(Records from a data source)
# # # #

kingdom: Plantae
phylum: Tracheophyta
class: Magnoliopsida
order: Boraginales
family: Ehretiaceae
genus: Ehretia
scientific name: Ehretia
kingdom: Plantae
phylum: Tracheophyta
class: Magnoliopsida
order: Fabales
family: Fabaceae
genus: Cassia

# # # #

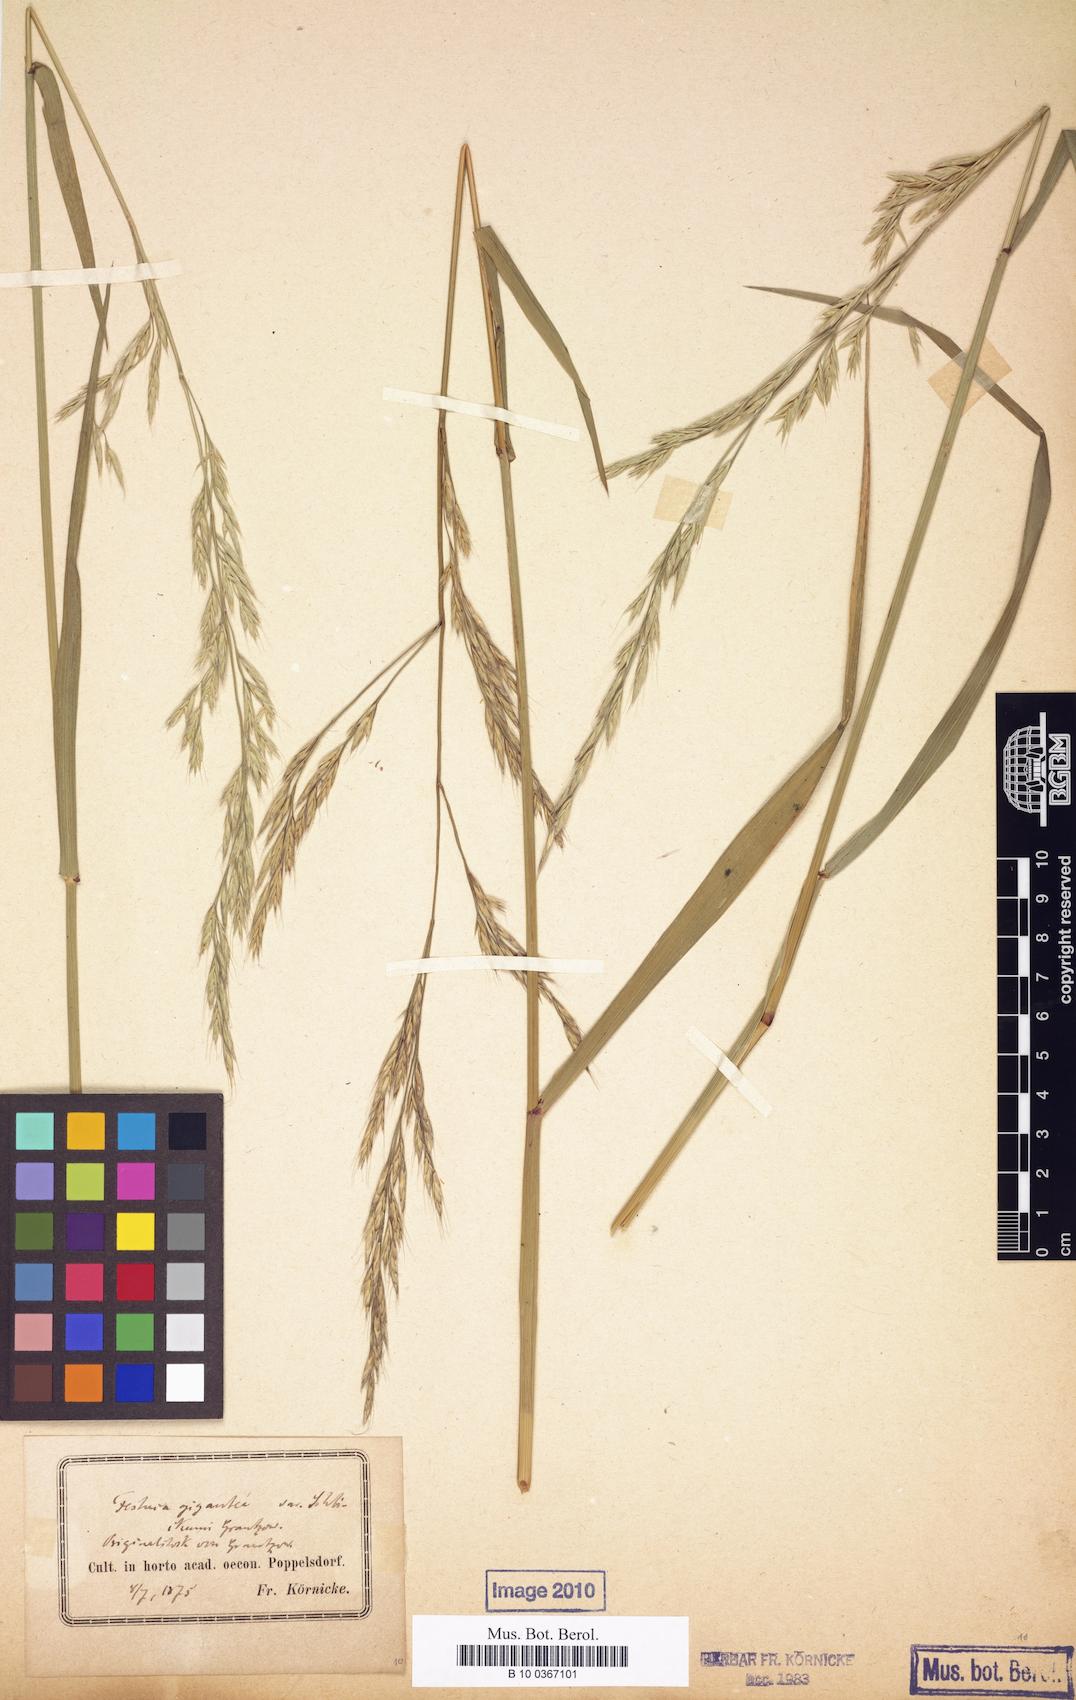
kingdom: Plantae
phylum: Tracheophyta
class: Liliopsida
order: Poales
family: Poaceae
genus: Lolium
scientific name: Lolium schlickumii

# # # #

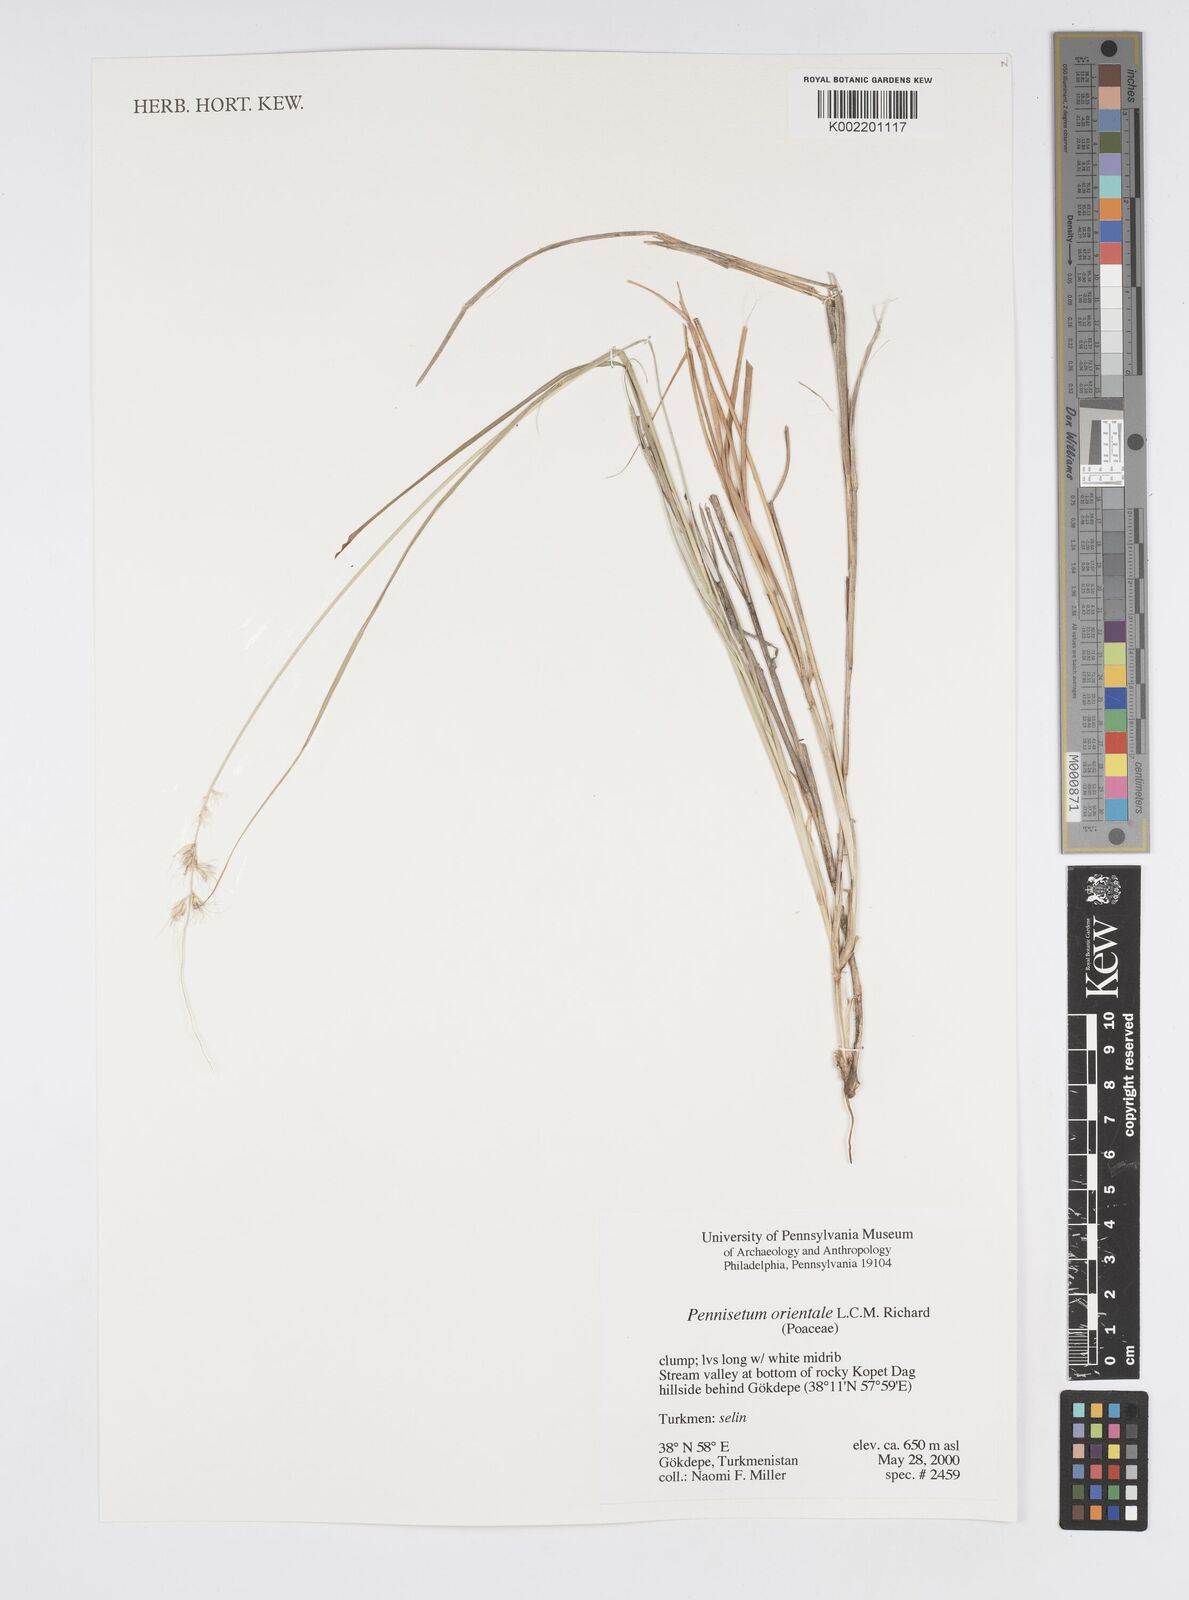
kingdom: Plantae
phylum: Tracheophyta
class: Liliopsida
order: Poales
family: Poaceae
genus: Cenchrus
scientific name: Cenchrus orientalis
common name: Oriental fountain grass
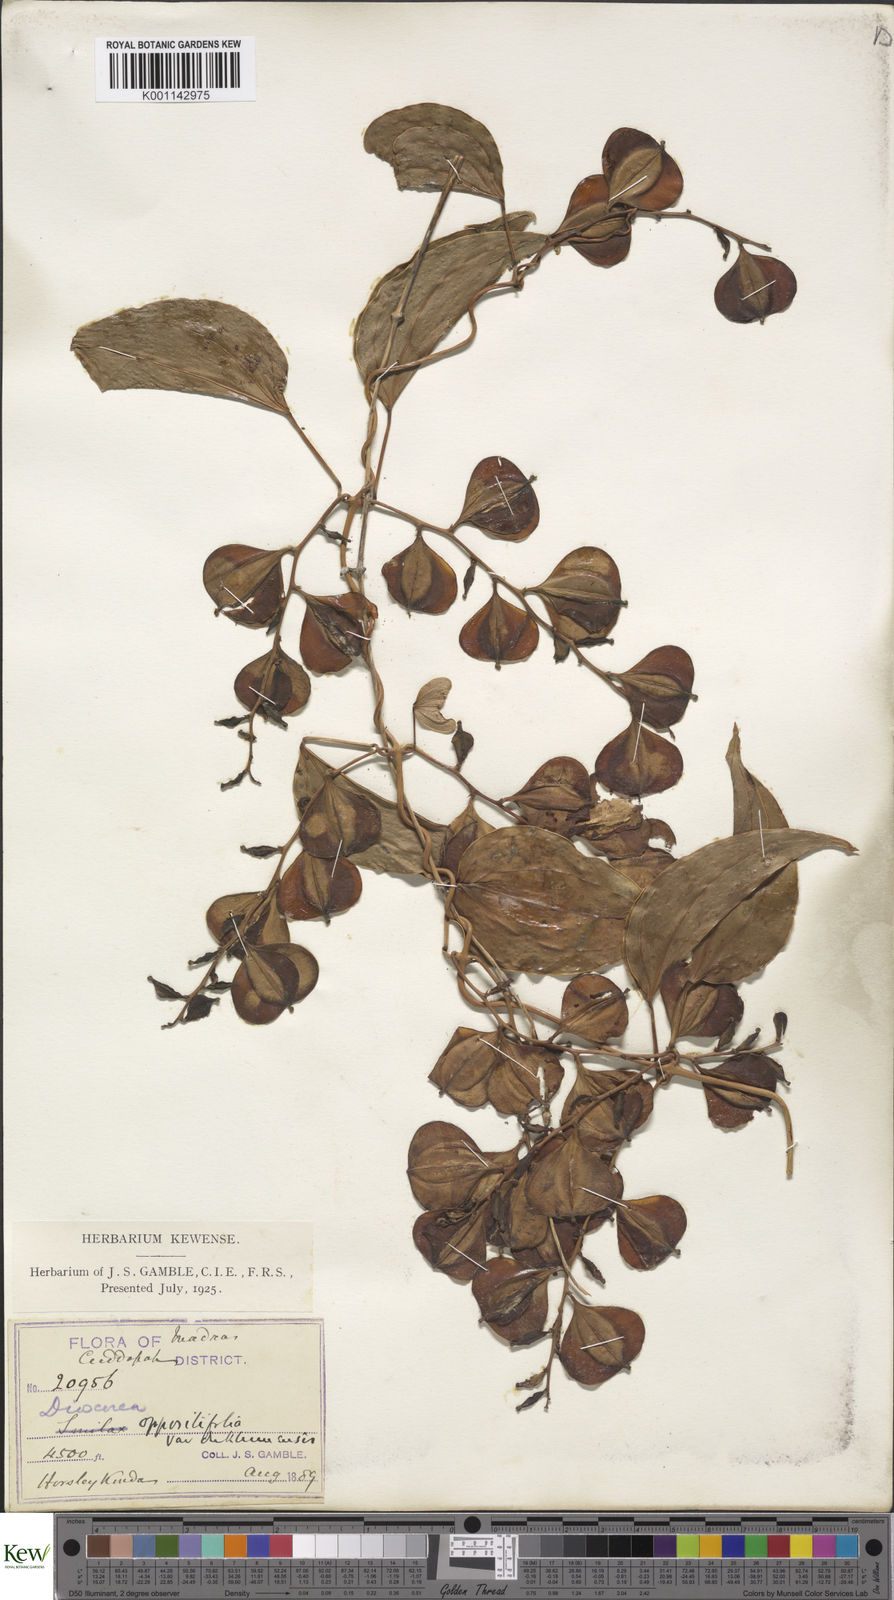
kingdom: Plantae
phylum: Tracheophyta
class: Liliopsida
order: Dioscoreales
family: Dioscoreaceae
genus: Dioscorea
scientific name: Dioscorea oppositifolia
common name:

# # # #

Print the lines from the one with "scientific name: Ehretia" to the one with "family: Fabaceae", both included, without changing anything.

§ EXERCISE OUTPUT:
scientific name: Ehretia
kingdom: Plantae
phylum: Tracheophyta
class: Magnoliopsida
order: Fabales
family: Fabaceae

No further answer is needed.